Begin at the line below that holds "और कैसे करें इसका इस्तेमाल, ज्यादातर लोग" and end at the line that holds "de Barcelona.", transcribing each line exactly and skipping any picture.

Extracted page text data
════

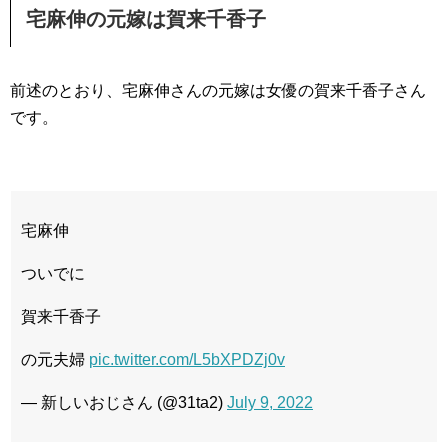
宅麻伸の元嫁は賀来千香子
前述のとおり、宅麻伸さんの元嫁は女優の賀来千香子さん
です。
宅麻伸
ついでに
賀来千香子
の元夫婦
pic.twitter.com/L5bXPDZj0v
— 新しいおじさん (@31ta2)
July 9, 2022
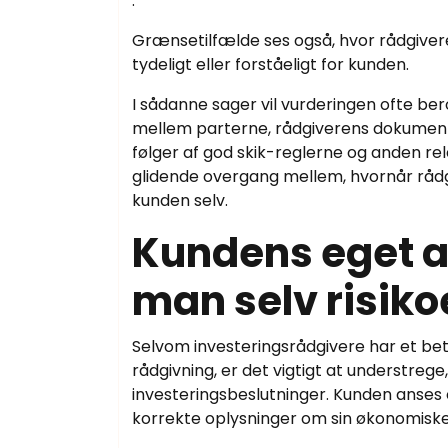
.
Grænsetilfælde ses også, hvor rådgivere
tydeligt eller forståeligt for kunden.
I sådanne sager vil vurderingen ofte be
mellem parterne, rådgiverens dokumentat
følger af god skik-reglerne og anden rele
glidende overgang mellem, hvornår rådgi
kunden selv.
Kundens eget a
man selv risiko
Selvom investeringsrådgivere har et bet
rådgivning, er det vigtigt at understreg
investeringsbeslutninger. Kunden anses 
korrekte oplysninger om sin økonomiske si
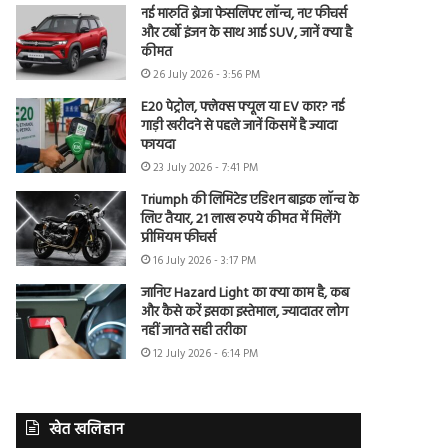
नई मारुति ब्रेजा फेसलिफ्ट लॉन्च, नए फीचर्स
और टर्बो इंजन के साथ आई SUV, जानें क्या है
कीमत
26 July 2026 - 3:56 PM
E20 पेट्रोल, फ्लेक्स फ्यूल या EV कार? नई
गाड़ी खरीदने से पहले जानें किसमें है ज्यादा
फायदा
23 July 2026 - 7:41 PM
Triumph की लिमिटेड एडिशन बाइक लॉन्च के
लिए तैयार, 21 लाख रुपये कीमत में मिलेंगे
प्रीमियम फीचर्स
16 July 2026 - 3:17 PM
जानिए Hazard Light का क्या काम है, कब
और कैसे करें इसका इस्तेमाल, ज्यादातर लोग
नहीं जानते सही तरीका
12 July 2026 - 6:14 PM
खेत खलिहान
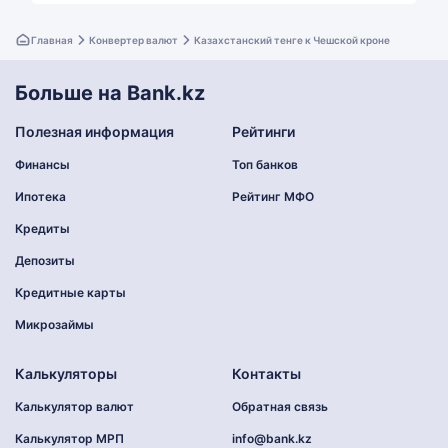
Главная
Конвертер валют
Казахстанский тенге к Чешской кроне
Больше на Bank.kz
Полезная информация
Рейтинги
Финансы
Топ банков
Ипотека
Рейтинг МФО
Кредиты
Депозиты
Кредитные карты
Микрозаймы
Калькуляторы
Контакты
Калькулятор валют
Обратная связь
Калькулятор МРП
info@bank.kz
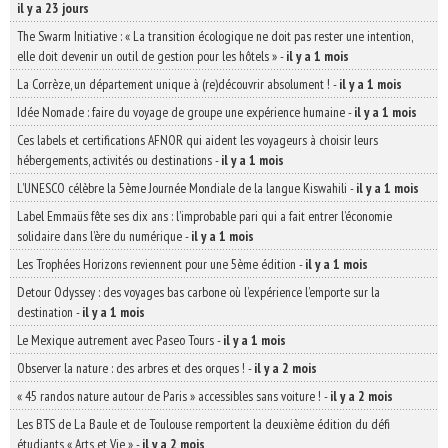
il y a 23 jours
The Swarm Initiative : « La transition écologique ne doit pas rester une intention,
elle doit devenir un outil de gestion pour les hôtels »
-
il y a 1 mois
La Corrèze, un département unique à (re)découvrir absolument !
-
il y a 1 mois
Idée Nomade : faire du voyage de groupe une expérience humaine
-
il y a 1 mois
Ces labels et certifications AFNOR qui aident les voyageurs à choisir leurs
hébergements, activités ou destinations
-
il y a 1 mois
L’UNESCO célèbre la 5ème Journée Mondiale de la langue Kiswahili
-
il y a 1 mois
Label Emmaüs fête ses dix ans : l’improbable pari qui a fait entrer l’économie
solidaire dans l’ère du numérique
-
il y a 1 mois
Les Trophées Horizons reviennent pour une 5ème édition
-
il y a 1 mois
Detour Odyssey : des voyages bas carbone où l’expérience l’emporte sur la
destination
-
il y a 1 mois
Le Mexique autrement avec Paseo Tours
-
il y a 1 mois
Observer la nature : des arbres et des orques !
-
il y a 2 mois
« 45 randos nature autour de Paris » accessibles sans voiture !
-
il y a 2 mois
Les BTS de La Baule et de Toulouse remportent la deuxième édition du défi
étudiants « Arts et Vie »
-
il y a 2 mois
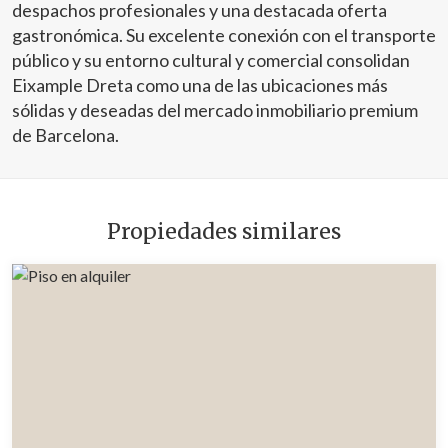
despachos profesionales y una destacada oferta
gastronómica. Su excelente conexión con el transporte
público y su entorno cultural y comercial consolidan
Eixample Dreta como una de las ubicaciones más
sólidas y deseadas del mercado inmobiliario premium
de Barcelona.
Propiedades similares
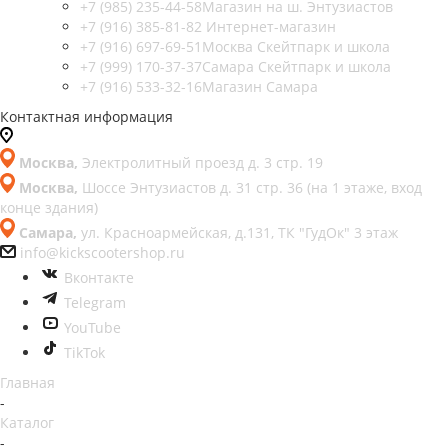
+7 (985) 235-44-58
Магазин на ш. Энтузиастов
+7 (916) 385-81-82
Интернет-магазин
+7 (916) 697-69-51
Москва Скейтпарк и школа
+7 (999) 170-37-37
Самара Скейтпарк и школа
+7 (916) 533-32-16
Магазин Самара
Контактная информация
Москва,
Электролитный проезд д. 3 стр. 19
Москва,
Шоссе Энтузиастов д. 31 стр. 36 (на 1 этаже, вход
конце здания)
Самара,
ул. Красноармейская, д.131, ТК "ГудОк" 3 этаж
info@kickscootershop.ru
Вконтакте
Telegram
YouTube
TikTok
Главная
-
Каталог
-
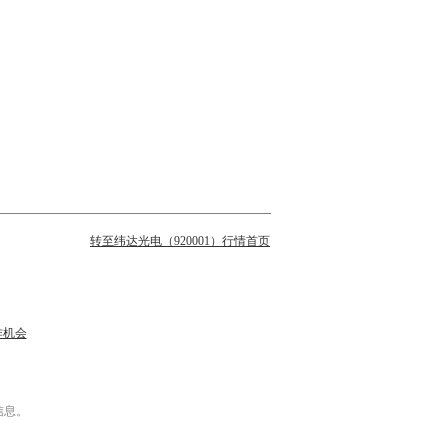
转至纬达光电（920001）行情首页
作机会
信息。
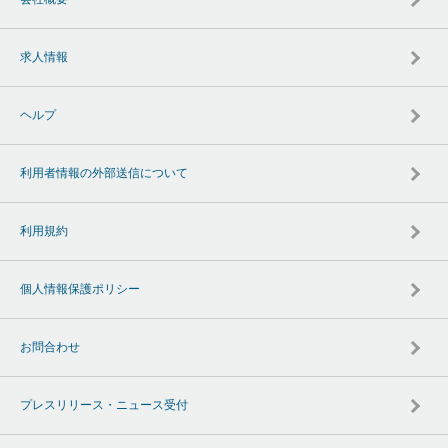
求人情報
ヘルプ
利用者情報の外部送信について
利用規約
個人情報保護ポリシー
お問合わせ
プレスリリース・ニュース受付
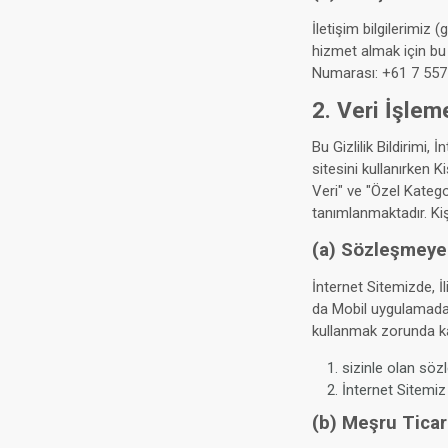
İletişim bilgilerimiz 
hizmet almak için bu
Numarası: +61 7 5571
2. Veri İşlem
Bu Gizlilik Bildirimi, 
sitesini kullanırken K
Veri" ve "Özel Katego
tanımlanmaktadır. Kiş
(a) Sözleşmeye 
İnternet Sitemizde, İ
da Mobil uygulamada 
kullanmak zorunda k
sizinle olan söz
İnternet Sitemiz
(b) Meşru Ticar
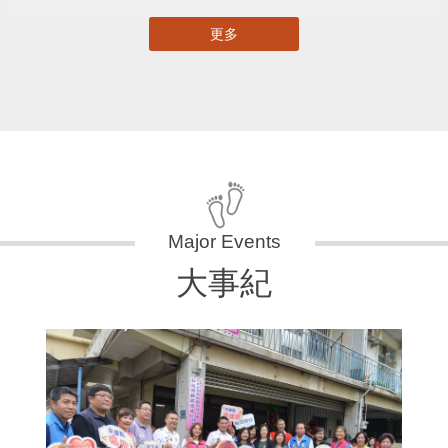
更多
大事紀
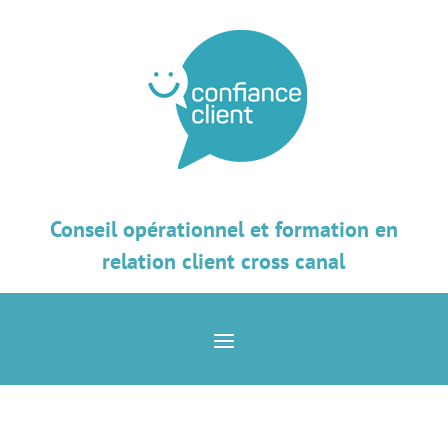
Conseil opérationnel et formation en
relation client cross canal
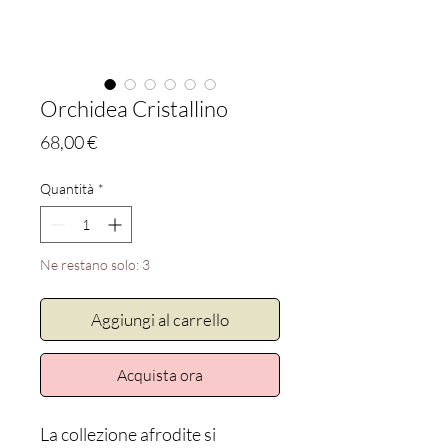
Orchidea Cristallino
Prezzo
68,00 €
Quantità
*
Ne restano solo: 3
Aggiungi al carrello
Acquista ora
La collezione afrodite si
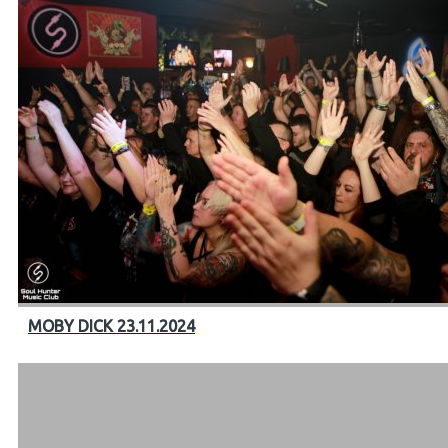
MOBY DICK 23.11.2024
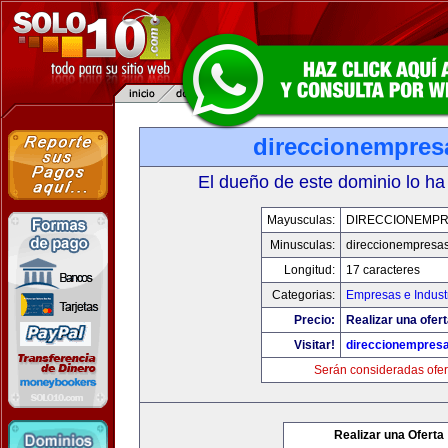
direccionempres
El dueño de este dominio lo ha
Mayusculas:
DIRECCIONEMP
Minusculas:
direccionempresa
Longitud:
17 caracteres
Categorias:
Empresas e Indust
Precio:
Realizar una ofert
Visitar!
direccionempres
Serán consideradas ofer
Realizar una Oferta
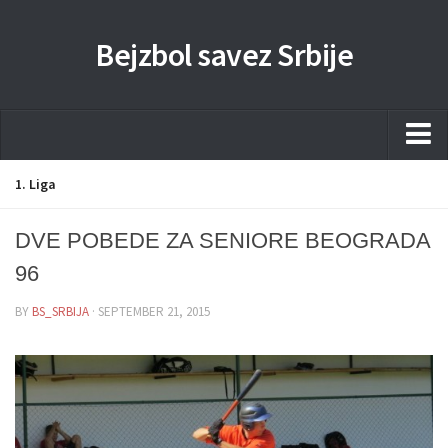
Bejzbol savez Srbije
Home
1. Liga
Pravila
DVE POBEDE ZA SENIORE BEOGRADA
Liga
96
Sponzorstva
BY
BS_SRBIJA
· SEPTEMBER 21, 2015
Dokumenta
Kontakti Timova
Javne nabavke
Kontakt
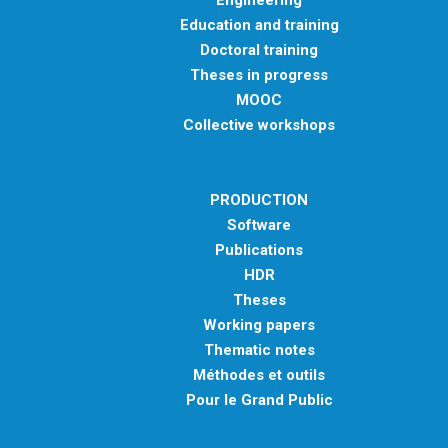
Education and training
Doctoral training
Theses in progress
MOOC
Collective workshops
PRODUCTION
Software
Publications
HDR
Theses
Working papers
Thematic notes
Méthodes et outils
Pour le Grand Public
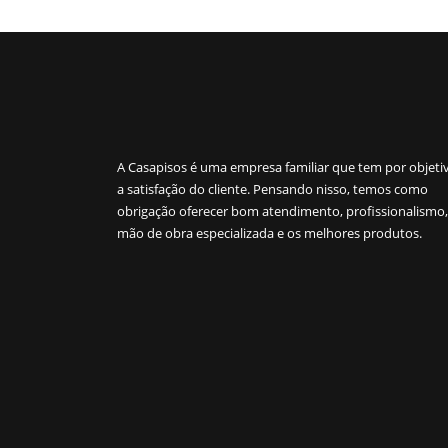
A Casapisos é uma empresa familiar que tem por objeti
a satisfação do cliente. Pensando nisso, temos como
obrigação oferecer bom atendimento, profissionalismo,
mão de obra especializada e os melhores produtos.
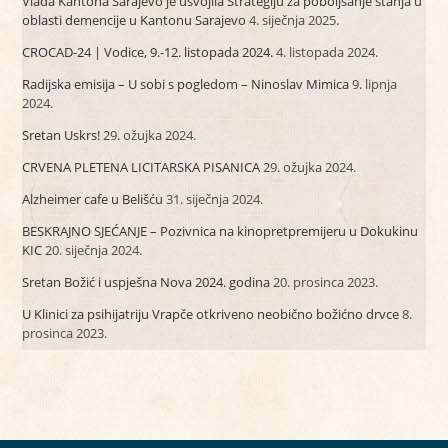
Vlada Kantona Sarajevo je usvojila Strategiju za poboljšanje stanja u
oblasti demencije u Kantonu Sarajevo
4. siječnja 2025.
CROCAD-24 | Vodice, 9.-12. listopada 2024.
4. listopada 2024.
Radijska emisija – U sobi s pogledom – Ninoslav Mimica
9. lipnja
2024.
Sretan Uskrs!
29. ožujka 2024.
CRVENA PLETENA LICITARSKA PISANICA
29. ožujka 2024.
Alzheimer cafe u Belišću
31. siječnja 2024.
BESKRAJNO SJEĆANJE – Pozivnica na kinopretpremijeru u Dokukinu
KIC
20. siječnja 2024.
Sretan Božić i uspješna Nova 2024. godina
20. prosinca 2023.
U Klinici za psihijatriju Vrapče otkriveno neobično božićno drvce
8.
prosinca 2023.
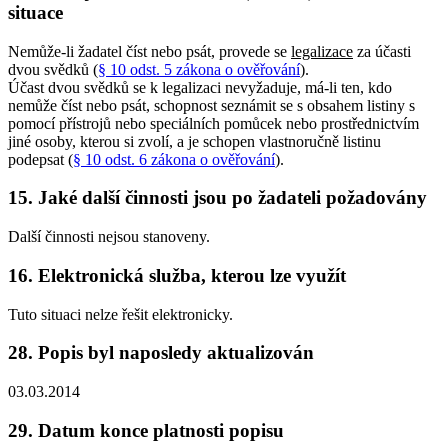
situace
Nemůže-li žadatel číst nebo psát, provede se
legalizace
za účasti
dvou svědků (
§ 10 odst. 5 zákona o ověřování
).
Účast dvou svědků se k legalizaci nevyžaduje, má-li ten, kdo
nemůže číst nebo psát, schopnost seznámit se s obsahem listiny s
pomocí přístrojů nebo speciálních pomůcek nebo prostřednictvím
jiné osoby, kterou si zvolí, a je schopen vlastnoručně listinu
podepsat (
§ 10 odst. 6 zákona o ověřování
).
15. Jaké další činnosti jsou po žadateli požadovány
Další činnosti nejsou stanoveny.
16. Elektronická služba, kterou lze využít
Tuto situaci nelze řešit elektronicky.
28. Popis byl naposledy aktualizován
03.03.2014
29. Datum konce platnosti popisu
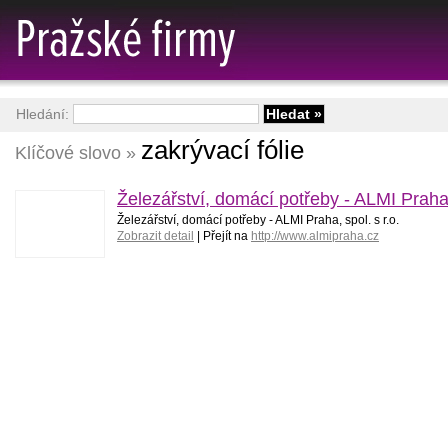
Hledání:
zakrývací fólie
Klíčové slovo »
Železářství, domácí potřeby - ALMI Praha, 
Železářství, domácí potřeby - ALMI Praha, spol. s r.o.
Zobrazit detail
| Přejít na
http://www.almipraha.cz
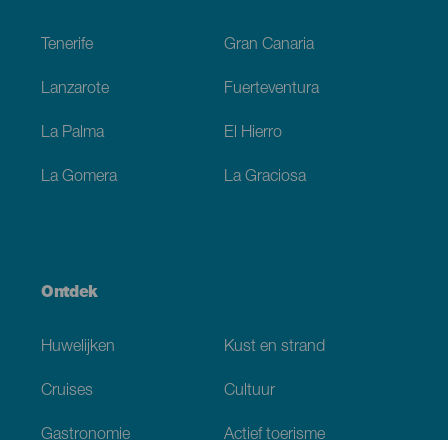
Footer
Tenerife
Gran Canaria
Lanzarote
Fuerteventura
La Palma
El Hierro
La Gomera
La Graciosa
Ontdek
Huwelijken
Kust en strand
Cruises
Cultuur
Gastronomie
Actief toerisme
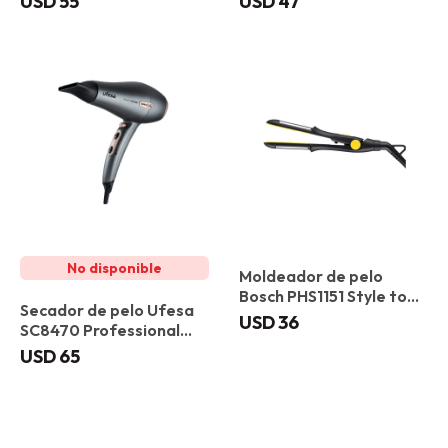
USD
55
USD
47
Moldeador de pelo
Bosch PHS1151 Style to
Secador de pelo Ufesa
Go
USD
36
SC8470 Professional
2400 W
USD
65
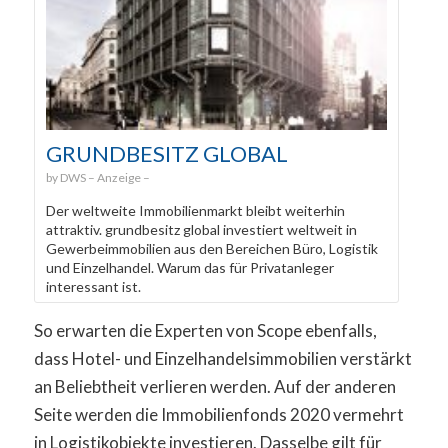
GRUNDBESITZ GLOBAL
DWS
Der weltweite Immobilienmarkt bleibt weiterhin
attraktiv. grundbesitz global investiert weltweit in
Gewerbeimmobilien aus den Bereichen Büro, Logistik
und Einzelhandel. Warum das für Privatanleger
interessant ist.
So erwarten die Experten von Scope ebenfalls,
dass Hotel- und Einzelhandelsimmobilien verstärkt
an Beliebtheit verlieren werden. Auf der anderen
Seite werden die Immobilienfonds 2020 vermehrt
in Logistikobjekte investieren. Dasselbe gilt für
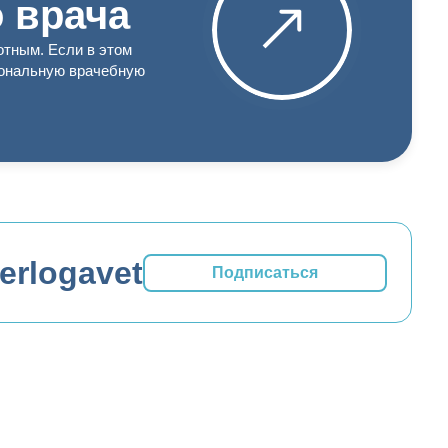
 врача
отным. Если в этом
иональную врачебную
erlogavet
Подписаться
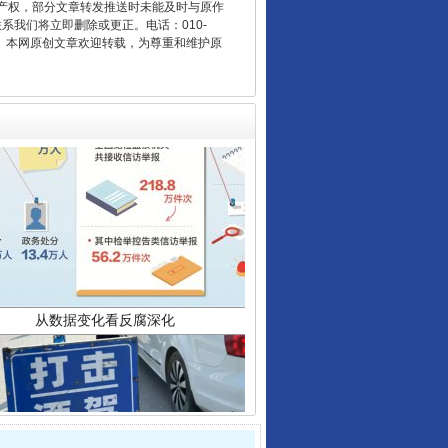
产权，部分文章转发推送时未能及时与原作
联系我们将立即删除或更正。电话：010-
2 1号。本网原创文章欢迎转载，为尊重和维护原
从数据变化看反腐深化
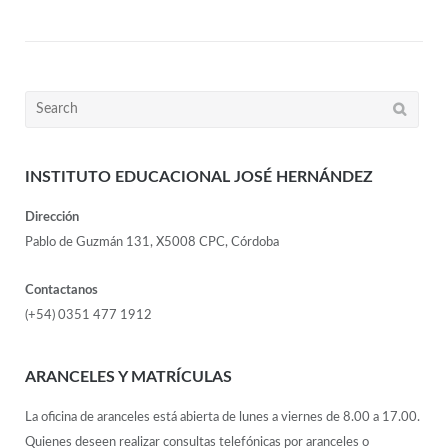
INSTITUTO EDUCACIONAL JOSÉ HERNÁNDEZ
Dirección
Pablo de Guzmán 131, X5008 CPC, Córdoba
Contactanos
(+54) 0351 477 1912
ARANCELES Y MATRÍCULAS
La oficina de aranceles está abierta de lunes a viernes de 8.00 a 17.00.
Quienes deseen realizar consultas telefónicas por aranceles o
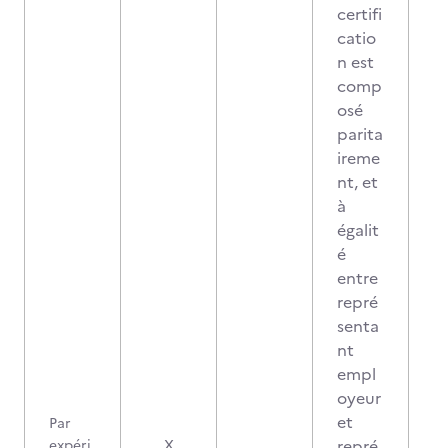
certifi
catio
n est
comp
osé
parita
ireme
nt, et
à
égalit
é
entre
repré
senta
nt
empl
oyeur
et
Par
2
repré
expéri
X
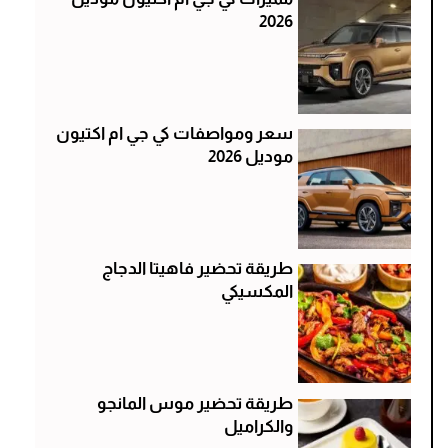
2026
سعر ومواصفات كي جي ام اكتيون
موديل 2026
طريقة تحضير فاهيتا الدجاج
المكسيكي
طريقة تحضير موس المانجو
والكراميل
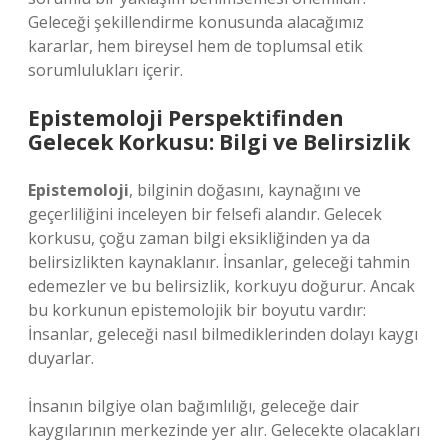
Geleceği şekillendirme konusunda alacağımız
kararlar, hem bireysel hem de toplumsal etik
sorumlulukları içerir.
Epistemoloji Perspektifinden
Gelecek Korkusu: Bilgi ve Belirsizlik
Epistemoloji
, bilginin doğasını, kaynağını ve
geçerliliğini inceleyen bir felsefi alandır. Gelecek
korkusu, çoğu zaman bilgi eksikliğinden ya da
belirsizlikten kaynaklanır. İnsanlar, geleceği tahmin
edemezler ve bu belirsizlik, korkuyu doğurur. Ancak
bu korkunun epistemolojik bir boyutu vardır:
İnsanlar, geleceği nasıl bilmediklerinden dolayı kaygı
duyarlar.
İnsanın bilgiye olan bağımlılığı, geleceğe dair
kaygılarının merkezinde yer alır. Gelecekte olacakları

════

# Task answer
और कैसे करें इसका इस्तेमाल, ज्यादातर लोग
नहीं जानते सही तरीका
12 July 2026 - 6:14 PM
खेत खलिहान
Главная
Конвертер валют
Казахстанский тенге к Чешской кроне
Больше на Bank.kz
Полезная информация
Рейтинги
Финансы
Топ банков
Ипотека
Рейтинг МФО
Кредиты
Депозиты
Кредитные карты
Микрозаймы
Калькуляторы
Контакты
Калькулятор валют
Обратная связь
Калькулятор МРП
info@bank.kz
il y a 23 jours
The Swarm Initiative : « La transition écologique ne doit pas rester une intention,
elle doit devenir un outil de gestion pour les hôtels »
-
il y a 1 mois
La Corrèze, un département unique à (re)découvrir absolument !
-
il y a 1 mois
Idée Nomade : faire du voyage de groupe une expérience humaine
-
il y a 1 mois
Ces labels et certifications AFNOR qui aident les voyageurs à choisir leurs
hébergements, activités ou destinations
-
il y a 1 mois
L’UNESCO célèbre la 5ème Journée Mondiale de la langue Kiswahili
-
il y a 1 mois
Label Emmaüs fête ses dix ans : l’improbable pari qui a fait entrer l’économie
solidaire dans l’ère du numérique
-
il y a 1 mois
Les Trophées Horizons reviennent pour une 5ème édition
-
il y a 1 mois
Detour Odyssey : des voyages bas carbone où l’expérience l’emporte sur la
destination
-
il y a 1 mois
Le Mexique autrement avec Paseo Tours
-
il y a 1 mois
Observer la nature : des arbres et des orques !
-
il y a 2 mois
« 45 randos nature autour de Paris » accessibles sans voiture !
-
il y a 2 mois
Les BTS de La Baule et de Toulouse remportent la deuxième édition du défi
étudiants « Arts et Vie »
-
il y a 2 mois
despachos profesionales y una destacada oferta
gastronómica. Su excelente conexión con el transporte
público y su entorno cultural y comercial consolidan
Eixample Dreta como una de las ubicaciones más
sólidas y deseadas del mercado inmobiliario premium
de Barcelona.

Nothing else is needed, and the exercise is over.